§ **GIVEN TEXT**
------------------------------------------------------------------------
In response to “Conan’s B-List Problem” from The Escapist Forum: I agree wholeheartedly with this – gaming needs to not just probe the realm of expression and intellectual challenge, but charge in headlong and do someting crazy.
Admittedly, some of these tend to lack financial success, just look at Psychonauts and Giants: Citizen Kabuto. Both were incredibly interesting, fun and imaginative games, but lacked the financial success over, say, Shoot Them In The Crotch III: This Time They’re Slighty Less Pixellated.
One notable exception is Bioshock, drawing from some really interesting literary and philosophical sources, it also delivered in gameplay and value for money (overall, don’t start bashing my opinion of this).
So, what to say? We can push for more challenging and engrossing styles, plots and characters, but if it doesn’t bring in the readies, you won’t get past the front door. We need to take baby steps into new territory, not giant, blind leaps.
Hi! I’m the Tom Smith mentioned in the article. I was Creative Manager on this Conan.
Nice article. I’m a big fan of artistic games and love playing them. Using the REH Conan method and sneaking deep meaning into otherwise popular entertainment is a good concept that games like Bioshock exemplify well (as Surggical_Scar mentioned).
When I said that our game isn’t a deep philosophical exploration of REH’s themes, I wasn’t saying that such a thing couldn’t be done. Heck, I’d welcome it. But it wasn’t the direction we took. For various reasons, we were just making a philosophically simple, fun game with a light touch of REH’s themes on top.
------------------------------------------------------------------------
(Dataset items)
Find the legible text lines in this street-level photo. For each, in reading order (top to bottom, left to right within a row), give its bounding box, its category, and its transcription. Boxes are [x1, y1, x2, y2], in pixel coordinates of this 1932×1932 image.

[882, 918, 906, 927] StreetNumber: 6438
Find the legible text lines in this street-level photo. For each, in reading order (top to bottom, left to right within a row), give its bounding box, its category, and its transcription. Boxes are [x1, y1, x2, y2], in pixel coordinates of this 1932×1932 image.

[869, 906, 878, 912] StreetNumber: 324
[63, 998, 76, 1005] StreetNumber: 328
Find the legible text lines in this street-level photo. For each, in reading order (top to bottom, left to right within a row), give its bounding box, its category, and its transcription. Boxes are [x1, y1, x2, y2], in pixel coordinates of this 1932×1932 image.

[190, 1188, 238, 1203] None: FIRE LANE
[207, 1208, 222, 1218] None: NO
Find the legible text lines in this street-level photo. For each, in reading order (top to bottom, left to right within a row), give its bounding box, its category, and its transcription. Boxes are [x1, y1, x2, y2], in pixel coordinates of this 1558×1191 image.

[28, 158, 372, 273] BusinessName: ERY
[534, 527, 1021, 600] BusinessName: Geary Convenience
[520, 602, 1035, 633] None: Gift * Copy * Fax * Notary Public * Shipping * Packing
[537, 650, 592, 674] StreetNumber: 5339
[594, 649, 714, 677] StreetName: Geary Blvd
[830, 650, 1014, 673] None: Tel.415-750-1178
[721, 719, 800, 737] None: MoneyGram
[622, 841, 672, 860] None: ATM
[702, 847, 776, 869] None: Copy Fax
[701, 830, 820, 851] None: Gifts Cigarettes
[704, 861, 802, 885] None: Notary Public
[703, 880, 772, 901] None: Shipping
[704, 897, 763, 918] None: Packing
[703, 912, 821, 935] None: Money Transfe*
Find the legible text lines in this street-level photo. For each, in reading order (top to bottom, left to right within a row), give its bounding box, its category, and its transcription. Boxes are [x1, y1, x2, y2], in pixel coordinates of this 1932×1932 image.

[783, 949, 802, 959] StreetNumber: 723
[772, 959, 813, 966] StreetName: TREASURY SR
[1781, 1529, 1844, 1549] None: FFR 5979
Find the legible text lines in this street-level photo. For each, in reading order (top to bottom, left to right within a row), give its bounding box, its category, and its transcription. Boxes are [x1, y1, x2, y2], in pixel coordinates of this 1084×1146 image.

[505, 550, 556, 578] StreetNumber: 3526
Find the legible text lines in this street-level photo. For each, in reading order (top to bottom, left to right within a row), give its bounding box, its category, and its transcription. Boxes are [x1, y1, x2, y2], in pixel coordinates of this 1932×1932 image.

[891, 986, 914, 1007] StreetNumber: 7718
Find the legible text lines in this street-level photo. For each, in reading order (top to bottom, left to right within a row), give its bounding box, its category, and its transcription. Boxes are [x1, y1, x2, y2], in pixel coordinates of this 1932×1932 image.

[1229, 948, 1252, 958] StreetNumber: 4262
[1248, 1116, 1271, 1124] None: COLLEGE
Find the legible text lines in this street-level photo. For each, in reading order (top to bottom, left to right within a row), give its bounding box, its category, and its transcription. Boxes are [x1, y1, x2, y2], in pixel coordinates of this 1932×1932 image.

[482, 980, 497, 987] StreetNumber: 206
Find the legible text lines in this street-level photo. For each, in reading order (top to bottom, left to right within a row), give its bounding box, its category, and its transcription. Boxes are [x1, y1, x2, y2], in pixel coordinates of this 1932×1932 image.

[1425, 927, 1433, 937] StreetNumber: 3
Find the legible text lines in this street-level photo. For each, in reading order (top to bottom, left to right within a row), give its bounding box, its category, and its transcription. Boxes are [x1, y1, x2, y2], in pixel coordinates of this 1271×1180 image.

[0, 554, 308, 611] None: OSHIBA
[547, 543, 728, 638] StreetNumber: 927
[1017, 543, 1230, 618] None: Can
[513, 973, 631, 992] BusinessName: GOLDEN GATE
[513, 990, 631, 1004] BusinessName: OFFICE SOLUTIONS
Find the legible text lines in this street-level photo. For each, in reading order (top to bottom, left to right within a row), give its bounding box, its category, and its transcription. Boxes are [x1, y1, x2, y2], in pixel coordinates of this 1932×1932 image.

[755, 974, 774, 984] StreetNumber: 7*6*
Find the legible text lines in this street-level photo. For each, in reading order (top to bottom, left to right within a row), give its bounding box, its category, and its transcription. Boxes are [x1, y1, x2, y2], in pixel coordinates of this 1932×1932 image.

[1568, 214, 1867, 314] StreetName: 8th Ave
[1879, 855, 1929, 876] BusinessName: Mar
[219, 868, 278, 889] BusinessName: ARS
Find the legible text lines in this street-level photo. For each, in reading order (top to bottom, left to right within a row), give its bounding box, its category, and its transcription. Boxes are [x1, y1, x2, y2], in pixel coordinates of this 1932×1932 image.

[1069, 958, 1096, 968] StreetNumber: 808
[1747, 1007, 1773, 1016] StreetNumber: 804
------------------------------------------------------------------------
§ **BRIEF 1**
Write out the forum comments between "Hi! I’m the" and "(as Surggical_Scar mentioned).", inclusive.
§ **BRIEF 2**
According to the forum comments, what position did Tom Smith hold on the Conan game?

§ **CORRECT RESPONSE 1**
Hi! I’m the Tom Smith mentioned in the article. I was Creative Manager on this Conan.
Nice article. I’m a big fan of artistic games and love playing them. Using the REH Conan method and sneaking deep meaning into otherwise popular entertainment is a good concept that games like Bioshock exemplify well (as Surggical_Scar mentioned).

§ **CORRECT RESPONSE 2**
Creative Manager